A Proteomics Pipeline for Generating Clinical Grade Biomarker Candidates from Data-Independent Acquisition Mass Spectrometry (DIA-MS) Discovery

Angew Chem Int Ed Engl. 2024 Oct 21:e202409446. doi: 10.1002/anie.202409446. Online ahead of print.

Abstract

Clinical biomarker development has been stymied by inaccurate protein quantification from mass spectrometry (MS) discovery data and a prolonged validation process. To mitigate these issues, we created the Targeted Extraction Assessment of Quantification (TEAQ) software package that uses data-independent acquisition analysis from a discovery cohort to select precursors, peptides, and proteins that adhere to analytical criteria required for established targeted assays. TEAQ was applied to DIA-MS data from plasma samples acquired on a new high resolution accurate mass (HRAM) mass spectrometry platform where precursors were evaluated for linearity, specificity, repeatability, reproducibility, and intra-protein correlation based on 8- or 11-point loading curves at three throughputs.
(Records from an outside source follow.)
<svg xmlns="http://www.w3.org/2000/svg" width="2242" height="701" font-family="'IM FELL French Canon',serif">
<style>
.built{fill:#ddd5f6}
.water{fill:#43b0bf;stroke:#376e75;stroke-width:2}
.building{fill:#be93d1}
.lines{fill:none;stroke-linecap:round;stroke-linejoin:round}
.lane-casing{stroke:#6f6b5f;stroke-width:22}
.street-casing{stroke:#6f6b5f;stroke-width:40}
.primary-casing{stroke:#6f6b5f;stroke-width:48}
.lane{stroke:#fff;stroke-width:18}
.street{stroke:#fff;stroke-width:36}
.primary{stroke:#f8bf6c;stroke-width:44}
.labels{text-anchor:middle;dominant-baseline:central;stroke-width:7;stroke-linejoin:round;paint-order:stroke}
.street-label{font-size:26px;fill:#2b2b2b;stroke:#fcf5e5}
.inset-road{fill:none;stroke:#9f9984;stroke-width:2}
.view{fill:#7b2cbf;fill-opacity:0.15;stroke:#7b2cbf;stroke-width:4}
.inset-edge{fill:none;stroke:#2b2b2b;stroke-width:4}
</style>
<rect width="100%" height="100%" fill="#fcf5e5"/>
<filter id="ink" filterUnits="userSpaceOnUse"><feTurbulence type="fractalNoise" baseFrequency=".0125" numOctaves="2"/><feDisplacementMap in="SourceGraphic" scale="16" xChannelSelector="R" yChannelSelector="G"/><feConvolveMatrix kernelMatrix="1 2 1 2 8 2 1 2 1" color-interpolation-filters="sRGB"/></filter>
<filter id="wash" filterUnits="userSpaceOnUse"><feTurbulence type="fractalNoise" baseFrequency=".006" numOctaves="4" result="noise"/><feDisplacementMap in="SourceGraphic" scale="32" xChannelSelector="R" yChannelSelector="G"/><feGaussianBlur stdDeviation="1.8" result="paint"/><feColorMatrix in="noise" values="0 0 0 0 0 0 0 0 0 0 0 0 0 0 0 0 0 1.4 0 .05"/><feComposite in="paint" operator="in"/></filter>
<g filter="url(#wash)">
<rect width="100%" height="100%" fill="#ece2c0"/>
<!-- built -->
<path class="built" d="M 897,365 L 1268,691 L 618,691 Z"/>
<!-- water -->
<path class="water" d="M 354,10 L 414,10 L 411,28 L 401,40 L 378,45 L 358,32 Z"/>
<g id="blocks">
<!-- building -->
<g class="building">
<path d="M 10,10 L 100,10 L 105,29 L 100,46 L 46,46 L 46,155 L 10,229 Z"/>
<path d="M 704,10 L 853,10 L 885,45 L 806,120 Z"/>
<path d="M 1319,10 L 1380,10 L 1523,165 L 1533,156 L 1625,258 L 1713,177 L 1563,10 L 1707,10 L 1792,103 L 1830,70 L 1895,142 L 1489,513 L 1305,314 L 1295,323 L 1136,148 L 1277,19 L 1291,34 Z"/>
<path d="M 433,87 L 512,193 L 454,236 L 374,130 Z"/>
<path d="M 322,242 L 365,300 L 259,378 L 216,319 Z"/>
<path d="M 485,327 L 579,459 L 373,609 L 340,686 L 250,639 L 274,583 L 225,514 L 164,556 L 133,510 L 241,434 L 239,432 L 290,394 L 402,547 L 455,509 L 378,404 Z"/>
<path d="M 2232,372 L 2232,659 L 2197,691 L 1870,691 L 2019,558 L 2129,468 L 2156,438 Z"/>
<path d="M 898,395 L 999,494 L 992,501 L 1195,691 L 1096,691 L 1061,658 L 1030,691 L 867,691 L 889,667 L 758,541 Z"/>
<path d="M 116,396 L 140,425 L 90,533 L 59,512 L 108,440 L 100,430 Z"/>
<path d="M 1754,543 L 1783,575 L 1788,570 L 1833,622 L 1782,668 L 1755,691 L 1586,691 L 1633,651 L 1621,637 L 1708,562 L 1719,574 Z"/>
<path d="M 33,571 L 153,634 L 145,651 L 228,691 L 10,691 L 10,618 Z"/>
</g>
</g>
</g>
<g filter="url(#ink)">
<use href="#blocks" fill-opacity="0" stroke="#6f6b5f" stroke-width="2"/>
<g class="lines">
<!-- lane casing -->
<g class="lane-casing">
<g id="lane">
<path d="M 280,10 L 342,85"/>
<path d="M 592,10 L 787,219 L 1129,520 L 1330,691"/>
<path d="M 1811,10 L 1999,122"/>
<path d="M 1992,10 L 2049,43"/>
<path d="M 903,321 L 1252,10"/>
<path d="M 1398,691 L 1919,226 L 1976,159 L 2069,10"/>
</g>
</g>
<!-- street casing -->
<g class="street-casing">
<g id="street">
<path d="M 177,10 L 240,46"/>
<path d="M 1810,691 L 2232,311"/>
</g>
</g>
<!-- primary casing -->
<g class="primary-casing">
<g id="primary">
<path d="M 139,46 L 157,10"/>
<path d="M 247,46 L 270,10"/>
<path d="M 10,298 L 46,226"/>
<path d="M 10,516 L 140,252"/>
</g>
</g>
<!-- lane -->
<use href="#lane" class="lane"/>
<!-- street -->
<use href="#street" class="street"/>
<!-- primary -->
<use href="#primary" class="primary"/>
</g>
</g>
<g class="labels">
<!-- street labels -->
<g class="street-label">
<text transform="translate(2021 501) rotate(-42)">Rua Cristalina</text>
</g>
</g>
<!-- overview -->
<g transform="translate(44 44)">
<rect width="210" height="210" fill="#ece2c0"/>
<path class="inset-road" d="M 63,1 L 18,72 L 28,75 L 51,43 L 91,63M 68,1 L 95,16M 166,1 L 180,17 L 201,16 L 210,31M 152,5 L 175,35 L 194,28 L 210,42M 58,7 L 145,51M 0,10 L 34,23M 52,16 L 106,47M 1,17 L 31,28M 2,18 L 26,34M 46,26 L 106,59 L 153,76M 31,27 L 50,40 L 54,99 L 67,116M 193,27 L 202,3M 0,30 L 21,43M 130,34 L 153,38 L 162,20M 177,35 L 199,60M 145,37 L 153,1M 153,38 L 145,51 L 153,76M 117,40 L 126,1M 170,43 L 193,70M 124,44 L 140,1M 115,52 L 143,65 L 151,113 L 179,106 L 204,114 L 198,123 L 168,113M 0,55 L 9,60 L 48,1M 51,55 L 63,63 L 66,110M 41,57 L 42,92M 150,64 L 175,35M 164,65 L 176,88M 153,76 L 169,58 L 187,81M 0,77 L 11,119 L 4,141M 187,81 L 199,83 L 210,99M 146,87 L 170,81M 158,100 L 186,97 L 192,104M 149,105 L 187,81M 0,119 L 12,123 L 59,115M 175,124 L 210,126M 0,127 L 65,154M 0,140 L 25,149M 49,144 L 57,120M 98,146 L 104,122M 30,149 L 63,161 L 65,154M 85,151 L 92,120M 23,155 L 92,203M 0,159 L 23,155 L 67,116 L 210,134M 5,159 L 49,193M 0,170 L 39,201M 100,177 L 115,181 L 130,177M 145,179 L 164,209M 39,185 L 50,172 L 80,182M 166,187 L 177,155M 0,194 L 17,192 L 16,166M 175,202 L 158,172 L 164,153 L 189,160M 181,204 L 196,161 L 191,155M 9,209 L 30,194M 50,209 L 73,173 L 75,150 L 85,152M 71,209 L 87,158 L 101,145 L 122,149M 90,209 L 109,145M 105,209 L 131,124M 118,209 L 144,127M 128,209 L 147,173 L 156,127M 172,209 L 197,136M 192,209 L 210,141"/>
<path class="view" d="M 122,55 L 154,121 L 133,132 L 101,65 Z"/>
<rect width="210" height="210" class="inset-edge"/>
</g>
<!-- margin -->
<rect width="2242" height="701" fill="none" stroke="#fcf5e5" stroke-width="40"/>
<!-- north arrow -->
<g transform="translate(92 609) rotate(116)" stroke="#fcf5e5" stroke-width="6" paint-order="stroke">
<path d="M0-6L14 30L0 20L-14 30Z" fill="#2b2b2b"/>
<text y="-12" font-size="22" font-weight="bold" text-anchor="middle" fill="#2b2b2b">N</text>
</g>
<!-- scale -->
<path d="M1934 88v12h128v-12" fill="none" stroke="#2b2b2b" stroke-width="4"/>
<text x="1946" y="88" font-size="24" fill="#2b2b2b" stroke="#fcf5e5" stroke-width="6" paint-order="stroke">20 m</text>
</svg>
This data can be used as a general resource for developing other targeted assays. TEAQ analysis of data from a case and control cohort for inflammatory bowel disease (n=492) identified 1110 signature peptides for 326 quantifiable proteins from the 1179 identified proteins. Applying TEAQ analysis to discovery data will streamline targeted assay development and the transition to validation and clinical studies.

Keywords: Clinical biomarker translation * peptide selection algorithm * discovery proteomics * targeted peptides * inflammatory bowel disease.